A bit of a sleeper hit, though, it did better on home video. (Which, considering how it was originally pitched as an OVA, isn’t a huge surprise.) It was released in 1990 on laserdisc (with, finally, the correct title of Royal Space Force, and The Wings of Honnêamise as a smaller subtitle) and Bandai finally turned a profit on it in September 1994.

They’ve continued to make money on it ever since.

Critically, in Japan, the film did very well. It won the Japan Anime Award for best anime release of 1987, the 1988 Seiun Award (Japan’s oldest sci-fi award) for Best Dramatic Presentation, and the Anime Grand Prix fan poll rankings put Royal Space Force: The Wings of Honnêamise as the #4 anime release of 1987, with Shiro as the #9 male character.
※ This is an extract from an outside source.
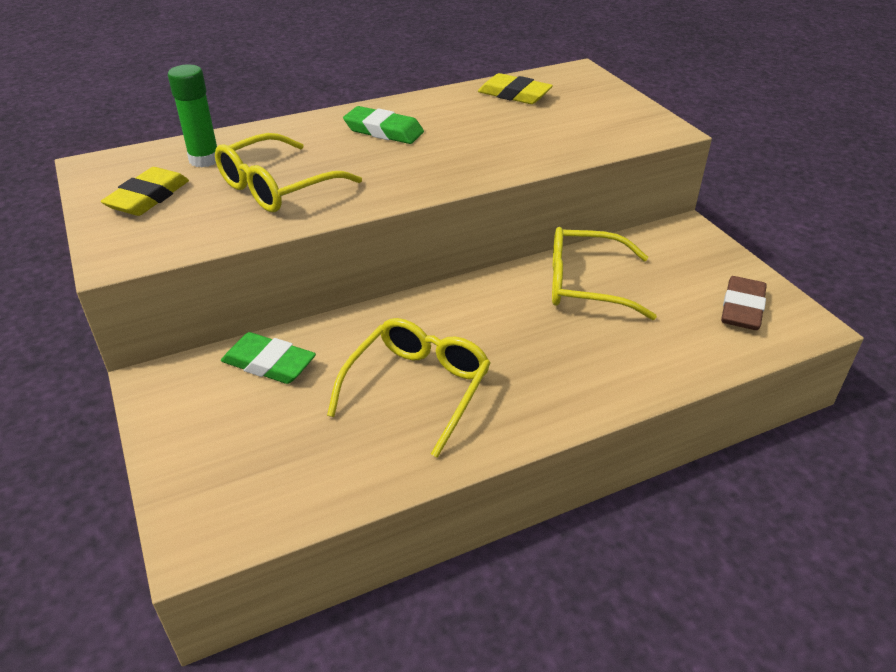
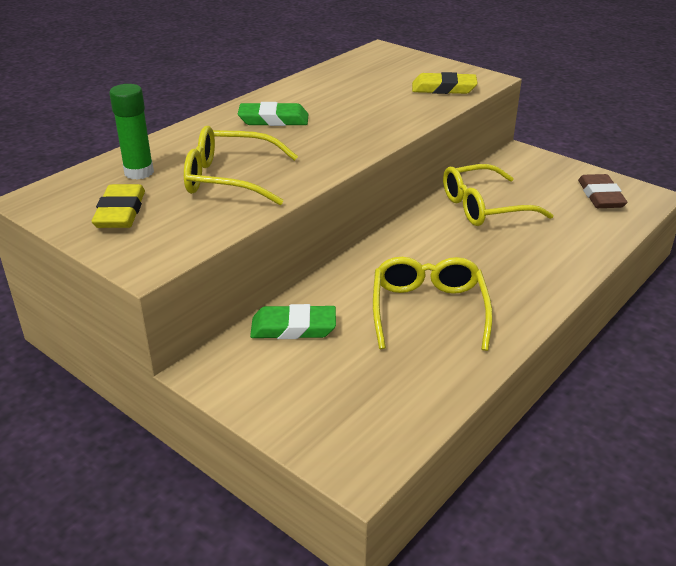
camera: 25 degrees left, 5 degrees down
(278, 187) = (230, 178): yellow glasses -> yellow glasses turned 75 degrees clockwise
(514, 94) = (350, 74): yellow eraser -> yellow eraser (443, 88)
The film was re-dubbed into English for theatrical release in 1994-1995, and the US critical reaction was more decidedly mixed. The San Jose Mercury News gave it just one star, for instance. But along with other positive reviews, Roger Ebert, then of the Chicago Sun-Times, gave it a solid three out of four.

In retrospectives, worldwide critical reaction has been even better. It has come to be heralded as a true anime classic, making several “top one hundred” lists and touted for being “intelligent and thought-provoking.”

And, while you may disagree somewhat with the assessment, when Richard Corliss, former editor-in-chief of Film Comment, wrote an outline of the history of anime for Time, under the year 1987, he marked down “The Wings of Honnêamise is released, making anime officially an art form.”

Royal Space Force: The Wings of Honnêamise Sequel

In 1992-1993, Gainax began to develop plans for a sequel to Royal Space Force: The Wings of Honnêamise, called Aoki Uru (or Uru in Blue) which included a storyboard, partial script, and extensive design illustrations.

However, that was also a time of incredible upheaval at Gainax and the project didn’t have a secure budget, so it got put on hold in favor of working on the television series Neon Genesis Evangelion.

There have been a couple of announcements regarding the project in the years since, like a multimedia presentation in the late 1990’s, and the formal announcement of the English title at the 2013 Tokyo Anime Fair.

In 2018, the project was officially transferred to Gaina, a subsidiary of the Kinoshita Group. The idea at that time was to aim for a release in 2022.

It may not have recouped its cost at the initial box office, but everything before and since proves that Royal Space Force: The Wings of Honnêamise is not just a classic of anime history, but it’s a major entry of full movie history. With so much originality and innovation going into it, the film is just as fresh as it was thirty years ago, and it’s always up for a good re-watch!